Saved data entries:
<<<<
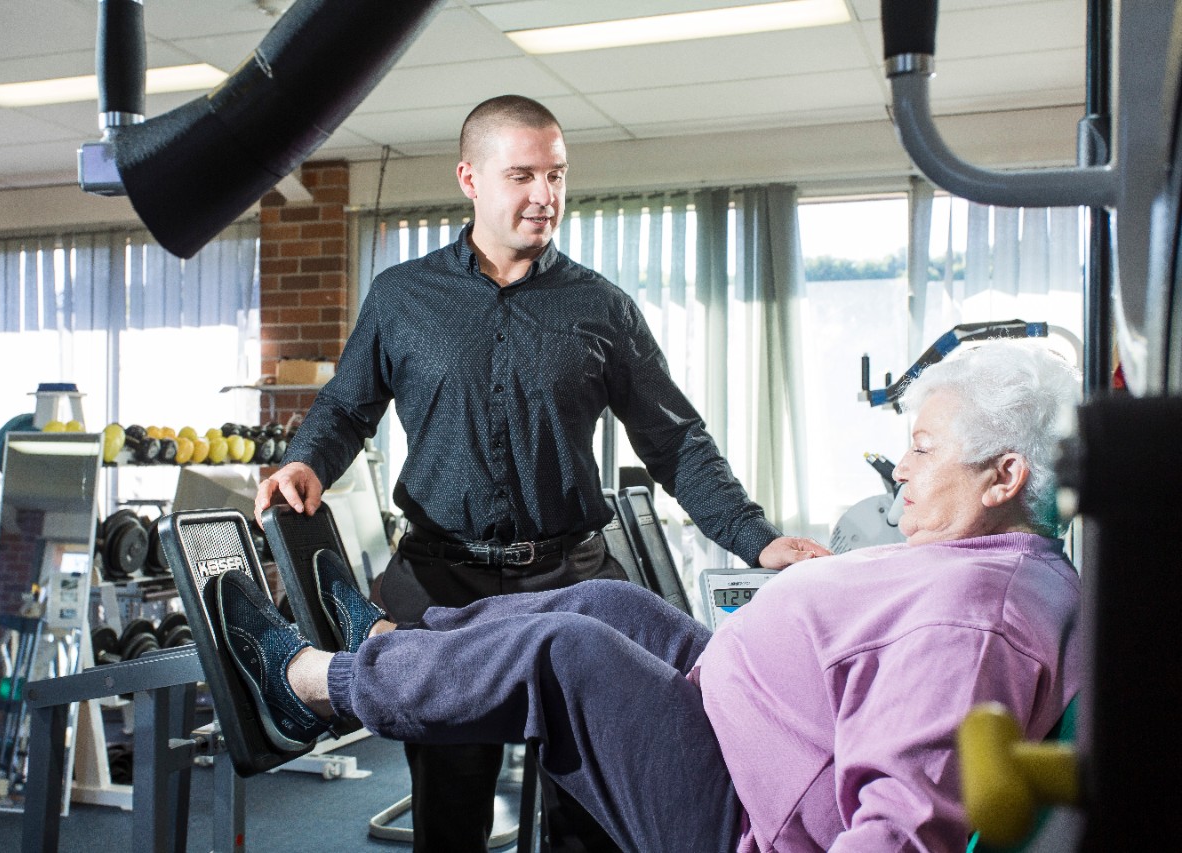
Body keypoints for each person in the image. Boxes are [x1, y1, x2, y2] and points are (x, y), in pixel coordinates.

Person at [229, 339, 1082, 852]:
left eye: (924, 449)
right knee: (607, 604)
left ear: (1006, 473)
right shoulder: (991, 558)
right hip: (759, 729)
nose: (901, 466)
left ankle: (308, 683)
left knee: (569, 654)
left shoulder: (981, 620)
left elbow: (906, 814)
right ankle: (380, 645)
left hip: (756, 813)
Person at [255, 94, 828, 851]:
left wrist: (755, 539)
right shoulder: (403, 296)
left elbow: (675, 440)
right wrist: (307, 460)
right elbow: (346, 406)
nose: (545, 195)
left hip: (571, 575)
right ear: (470, 177)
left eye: (556, 175)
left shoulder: (601, 308)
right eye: (522, 174)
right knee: (450, 810)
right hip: (440, 582)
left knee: (590, 819)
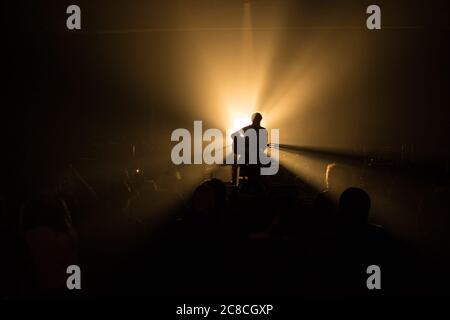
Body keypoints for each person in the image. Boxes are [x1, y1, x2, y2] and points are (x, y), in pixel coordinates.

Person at [230, 113, 268, 185]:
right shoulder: (263, 130)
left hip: (249, 157)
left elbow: (233, 135)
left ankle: (235, 185)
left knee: (236, 166)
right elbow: (263, 147)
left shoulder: (247, 128)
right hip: (255, 157)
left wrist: (240, 145)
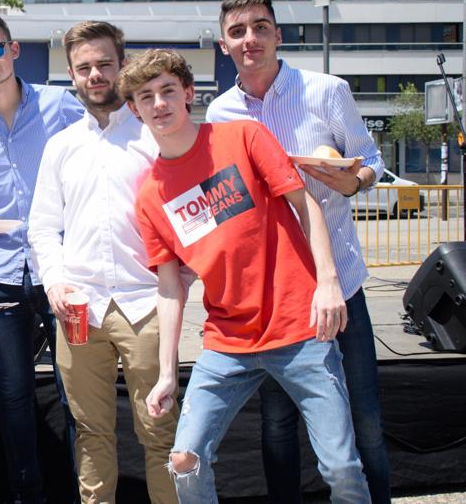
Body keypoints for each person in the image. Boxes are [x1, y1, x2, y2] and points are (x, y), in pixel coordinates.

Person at [119, 49, 369, 503]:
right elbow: (170, 287)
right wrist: (166, 373)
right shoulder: (149, 196)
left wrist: (328, 283)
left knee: (341, 466)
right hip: (227, 344)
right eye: (146, 96)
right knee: (184, 459)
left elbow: (305, 204)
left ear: (189, 93)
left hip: (300, 328)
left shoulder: (244, 137)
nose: (159, 104)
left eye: (168, 90)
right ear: (134, 108)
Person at [204, 0, 390, 503]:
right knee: (278, 422)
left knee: (365, 419)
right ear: (224, 45)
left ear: (278, 34)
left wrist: (354, 182)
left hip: (342, 283)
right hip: (277, 294)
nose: (250, 39)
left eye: (260, 27)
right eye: (238, 31)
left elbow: (370, 159)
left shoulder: (327, 91)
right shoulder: (220, 115)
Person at [29, 21, 177, 504]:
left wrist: (180, 279)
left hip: (148, 306)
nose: (95, 75)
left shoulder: (155, 138)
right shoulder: (61, 146)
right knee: (91, 435)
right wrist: (53, 282)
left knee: (160, 435)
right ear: (71, 74)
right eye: (84, 67)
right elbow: (43, 228)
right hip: (80, 310)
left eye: (104, 64)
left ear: (122, 65)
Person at [0, 11, 84, 502]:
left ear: (13, 49)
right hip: (0, 276)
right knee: (13, 393)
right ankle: (28, 494)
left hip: (64, 273)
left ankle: (80, 491)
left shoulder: (62, 106)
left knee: (75, 393)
>>>>
# Instructions for the task
Retype the data word for word, please, and keep the images out.

# Response box
Body keypoints for each person in the image. Boxes are [x1, y1, x2, y2] and points are (x, y), in pixel coordinates.

Person at [229, 339, 1082, 852]:
left eye: (924, 449)
right knee: (607, 604)
left ear: (1006, 473)
right shoulder: (991, 558)
right hip: (759, 729)
nose: (901, 466)
left ankle: (308, 683)
left knee: (569, 654)
left shoulder: (981, 620)
left elbow: (906, 814)
right ankle: (380, 645)
left hip: (756, 813)
Person at [255, 94, 828, 851]:
left wrist: (755, 539)
right shoulder: (403, 296)
left elbow: (675, 440)
right wrist: (307, 460)
right elbow: (346, 406)
nose: (545, 195)
left hip: (571, 575)
right ear: (470, 177)
left eye: (556, 175)
left shoulder: (601, 308)
right eye: (522, 174)
right knee: (450, 810)
right hip: (440, 582)
left knee: (590, 819)
Body keypoints for each person in the image. Boxes are [x1, y1, x2, y2] and points are (x, y), in pixel coordinates.

Person at [230, 113, 268, 185]:
right shoulder: (263, 130)
left hip: (249, 157)
left elbow: (233, 135)
left ankle: (235, 185)
left knee: (236, 166)
right elbow: (263, 147)
left shoulder: (247, 128)
right hip: (255, 157)
left wrist: (240, 145)
Body keypoints for each person in the image. Boxes are [x1, y1, x2, y2] and points are (x, y), in pixel coordinates.

Person at [119, 49, 369, 503]:
right elbow: (170, 287)
right wrist: (166, 373)
right shoulder: (149, 196)
left wrist: (328, 283)
left knee: (341, 466)
right hip: (227, 344)
right eye: (146, 96)
right knee: (184, 459)
left elbow: (305, 204)
left ear: (189, 93)
left hip: (300, 328)
left shoulder: (244, 137)
nose: (159, 104)
left eye: (168, 90)
right ear: (134, 108)
Person at [204, 0, 390, 503]:
right knee: (278, 422)
left knee: (365, 419)
right ear: (224, 45)
left ear: (278, 34)
left wrist: (354, 182)
left hip: (342, 283)
right hip: (277, 294)
nose: (250, 39)
left eye: (260, 27)
right eye: (238, 31)
left elbow: (370, 159)
left shoulder: (327, 91)
right shoulder: (220, 115)
Person at [29, 21, 177, 504]:
left wrist: (180, 279)
left hip: (148, 306)
nose: (95, 75)
left shoulder: (155, 138)
right shoulder: (61, 146)
right knee: (91, 435)
right wrist: (53, 282)
left knee: (160, 435)
right ear: (71, 74)
right eye: (84, 67)
right elbow: (43, 228)
right hip: (80, 310)
left eye: (104, 64)
left ear: (122, 65)
Person at [0, 11, 84, 502]:
left ear: (13, 49)
right hip: (0, 276)
right knee: (13, 393)
right ankle: (28, 494)
left hip: (64, 273)
left ankle: (80, 491)
left shoulder: (62, 106)
left knee: (75, 393)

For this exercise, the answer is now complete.